- _TO-DO ITEM_: Reproduce each of the records below line for line, changing nothing.

- _EXERCISE INPUT_:
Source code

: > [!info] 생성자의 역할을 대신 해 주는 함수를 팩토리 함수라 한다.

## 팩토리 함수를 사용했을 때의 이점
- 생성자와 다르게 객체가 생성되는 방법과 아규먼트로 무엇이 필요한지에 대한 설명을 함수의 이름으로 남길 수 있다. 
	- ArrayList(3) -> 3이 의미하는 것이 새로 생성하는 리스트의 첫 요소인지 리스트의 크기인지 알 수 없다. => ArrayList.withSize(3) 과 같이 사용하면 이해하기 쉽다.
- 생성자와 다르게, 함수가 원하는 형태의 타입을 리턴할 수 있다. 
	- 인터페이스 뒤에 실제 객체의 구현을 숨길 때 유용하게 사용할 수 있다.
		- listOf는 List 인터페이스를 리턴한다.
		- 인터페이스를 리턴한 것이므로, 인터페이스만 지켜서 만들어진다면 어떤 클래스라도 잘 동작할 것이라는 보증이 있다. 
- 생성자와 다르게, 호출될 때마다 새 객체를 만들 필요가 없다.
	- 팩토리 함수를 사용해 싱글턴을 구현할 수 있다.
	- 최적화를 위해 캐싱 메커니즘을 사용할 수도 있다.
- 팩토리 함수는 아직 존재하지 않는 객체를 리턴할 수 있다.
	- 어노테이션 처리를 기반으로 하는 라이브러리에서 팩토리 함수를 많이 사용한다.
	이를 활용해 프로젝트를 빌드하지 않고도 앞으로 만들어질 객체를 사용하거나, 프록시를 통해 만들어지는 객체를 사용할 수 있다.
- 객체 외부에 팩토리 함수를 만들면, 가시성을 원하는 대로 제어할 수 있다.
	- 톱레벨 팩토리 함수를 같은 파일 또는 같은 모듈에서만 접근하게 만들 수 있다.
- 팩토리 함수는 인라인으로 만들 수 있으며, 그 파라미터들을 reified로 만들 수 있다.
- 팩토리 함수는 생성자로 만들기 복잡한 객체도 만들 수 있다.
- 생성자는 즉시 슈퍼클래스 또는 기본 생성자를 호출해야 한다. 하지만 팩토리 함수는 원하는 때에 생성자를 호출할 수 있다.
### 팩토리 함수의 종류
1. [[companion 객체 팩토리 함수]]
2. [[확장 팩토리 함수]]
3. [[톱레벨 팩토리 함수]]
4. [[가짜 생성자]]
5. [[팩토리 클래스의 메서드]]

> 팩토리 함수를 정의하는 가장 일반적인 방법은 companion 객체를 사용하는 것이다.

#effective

- _ANSWER SECTION_:
Source code

: > [!info] 생성자의 역할을 대신 해 주는 함수를 팩토리 함수라 한다.

## 팩토리 함수를 사용했을 때의 이점
- 생성자와 다르게 객체가 생성되는 방법과 아규먼트로 무엇이 필요한지에 대한 설명을 함수의 이름으로 남길 수 있다. 
	- ArrayList(3) -> 3이 의미하는 것이 새로 생성하는 리스트의 첫 요소인지 리스트의 크기인지 알 수 없다. => ArrayList.withSize(3) 과 같이 사용하면 이해하기 쉽다.
- 생성자와 다르게, 함수가 원하는 형태의 타입을 리턴할 수 있다. 
	- 인터페이스 뒤에 실제 객체의 구현을 숨길 때 유용하게 사용할 수 있다.
		- listOf는 List 인터페이스를 리턴한다.
		- 인터페이스를 리턴한 것이므로, 인터페이스만 지켜서 만들어진다면 어떤 클래스라도 잘 동작할 것이라는 보증이 있다. 
- 생성자와 다르게, 호출될 때마다 새 객체를 만들 필요가 없다.
	- 팩토리 함수를 사용해 싱글턴을 구현할 수 있다.
	- 최적화를 위해 캐싱 메커니즘을 사용할 수도 있다.
- 팩토리 함수는 아직 존재하지 않는 객체를 리턴할 수 있다.
	- 어노테이션 처리를 기반으로 하는 라이브러리에서 팩토리 함수를 많이 사용한다.
	이를 활용해 프로젝트를 빌드하지 않고도 앞으로 만들어질 객체를 사용하거나, 프록시를 통해 만들어지는 객체를 사용할 수 있다.
- 객체 외부에 팩토리 함수를 만들면, 가시성을 원하는 대로 제어할 수 있다.
	- 톱레벨 팩토리 함수를 같은 파일 또는 같은 모듈에서만 접근하게 만들 수 있다.
- 팩토리 함수는 인라인으로 만들 수 있으며, 그 파라미터들을 reified로 만들 수 있다.
- 팩토리 함수는 생성자로 만들기 복잡한 객체도 만들 수 있다.
- 생성자는 즉시 슈퍼클래스 또는 기본 생성자를 호출해야 한다. 하지만 팩토리 함수는 원하는 때에 생성자를 호출할 수 있다.
### 팩토리 함수의 종류
1. [[companion 객체 팩토리 함수]]
2. [[확장 팩토리 함수]]
3. [[톱레벨 팩토리 함수]]
4. [[가짜 생성자]]
5. [[팩토리 클래스의 메서드]]

> 팩토리 함수를 정의하는 가장 일반적인 방법은 companion 객체를 사용하는 것이다.

#effective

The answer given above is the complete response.